Bear markets can be a great time to buy stocks that will help juice portfolio returns for years to come. Not every stock declines for the same reason in a down market, and that can bring opportunities for investors that want to pick individual stocks. 

There's nothing wrong with taking a more passive approach and buying index funds during a downturn. But stock pickers can do even better by getting shares of great companies whose stocks can realize strong recoveries after a bear market ends. Three great names to own coming out of the current bear market are Tesla (TSLA 12.03%), NextEra Energy (NEE 1.25%), and Apple (AAPL 1.09%).

Looking for reliability

Investors that got burned betting on speculative stocks might change their approach when the next bull run occurs. That doesn't mean people shouldn't still want to own fast-growing names -- but reliable profits and positive cash flow should be more of a focus. Tesla has been one of those fast-growing stocks in a fast-growing sector. Of course, that combination has led to a high valuation. But the business has plenty of runway left to go. It isn't just growing sales, it has real net income. 

Line graph of Tesla quarterly net income from Q1 2021 through Q1 2022.

Data source: Tesla. Chart by author.

The company has increased profits at a compound quarterly growth rate of 65.9% over the past year. But Tesla shares are down approximately 32% in 2022, and are about flat from the start of 2021. 

The company has run into some headwinds from supply chain issues, new plant start-up challenges, and COVID-19-related production delays at its Shanghai plant. CEO Elon Musk has also had other distractions from the saga with Twitter as well as the leader of Tesla's autonomous driving segment leaving the company. With the EV sector looking like it should grow for years to come -- the U.S. just recently passed the milestone of having 5% of new cars sales being electric -- Tesla is a stock long-term investors should want to hold when this bear market ends. 

Reliable income also helps

Utilities and other more defensive sectors aren't being hit as hard as growth stocks during this downturn. But investors don't need stocks like NextEra Energy to drop to make them good buys right now. NextEra isn't just a utility, either -- it has a growth segment in its renewable energy subsidiary NextEra Energy Resources. Its renewable energy and battery storage assets are in the sweet spot of a sector with strong momentum.

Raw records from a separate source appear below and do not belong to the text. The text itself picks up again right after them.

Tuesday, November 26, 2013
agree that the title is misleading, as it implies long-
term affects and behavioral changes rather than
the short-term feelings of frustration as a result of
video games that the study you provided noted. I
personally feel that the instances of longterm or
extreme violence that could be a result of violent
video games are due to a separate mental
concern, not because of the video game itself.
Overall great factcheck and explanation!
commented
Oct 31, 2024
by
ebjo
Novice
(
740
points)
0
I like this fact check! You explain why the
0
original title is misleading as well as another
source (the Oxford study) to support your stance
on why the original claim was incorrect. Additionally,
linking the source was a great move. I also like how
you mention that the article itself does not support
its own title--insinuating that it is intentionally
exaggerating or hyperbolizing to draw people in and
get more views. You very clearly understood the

But investors also get reliable income from NextEra Energy. While the company expects its earnings to grow at a steady mid-to-high single-digit rate through 2025, it projects a 10% annual growth rate in its dividends per share for at least another couple of years. And if history is any guide, the company should achieve that. 

NEE Dividend Chart

NEE Dividend data by YCharts

NextEra has also recently been wading into the water utilities market to boost its cash flow and support that growing dividend. 

Getting a discount

A third approach to investing in today's down market is to try and get a discount on a great company. Apple stock is offering that right now. The company reported a record for fiscal second quarter (ended March 26) revenue that grew 9% year-over-year. And it has more than $190 billion in cash, which is always a nice backstop during economic downturns. After dropping nearly 20% this year, Apple is also trading near a multi-year low price-to-earnings (P/E) ratio. 

Apple has increased annual revenue by 60% over the last five years. That's not easy to do when the market cap is already near $1 trillion. Investors recognized that and Apple is now valued at more than $2.3 trillion. But the revenue growth has accelerated over the last 18 months, making the stock still a good buy today. 

Together, Tesla, NextEra Energy, and Apple help add diversity to a portfolio. But they also each hold something an investor should want when the market swings from bear to bull mode. Buying them now is a great way to position yourself for that inevitable swing.